Saved data entries
####################
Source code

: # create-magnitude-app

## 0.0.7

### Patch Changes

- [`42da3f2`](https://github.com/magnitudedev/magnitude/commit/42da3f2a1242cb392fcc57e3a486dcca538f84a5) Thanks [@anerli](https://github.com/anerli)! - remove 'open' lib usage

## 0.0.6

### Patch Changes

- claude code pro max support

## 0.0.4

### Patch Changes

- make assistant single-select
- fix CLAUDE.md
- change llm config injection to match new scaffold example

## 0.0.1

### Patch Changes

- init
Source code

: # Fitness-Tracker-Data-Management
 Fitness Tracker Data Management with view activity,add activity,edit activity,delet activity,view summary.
####################
What to do - Rewrite the material with every occurrence of "Patch Changes" changed to "Minor Changes", leaving all other text untouched.

Answer box -
Source code

: # create-magnitude-app

## 0.0.7

### Minor Changes

- [`42da3f2`](https://github.com/magnitudedev/magnitude/commit/42da3f2a1242cb392fcc57e3a486dcca538f84a5) Thanks [@anerli](https://github.com/anerli)! - remove 'open' lib usage

## 0.0.6

### Minor Changes

- claude code pro max support

## 0.0.4

### Minor Changes

- make assistant single-select
- fix CLAUDE.md
- change llm config injection to match new scaffold example

## 0.0.1

### Minor Changes

- init
Source code

: # Fitness-Tracker-Data-Management
 Fitness Tracker Data Management with view activity,add activity,edit activity,delet activity,view summary.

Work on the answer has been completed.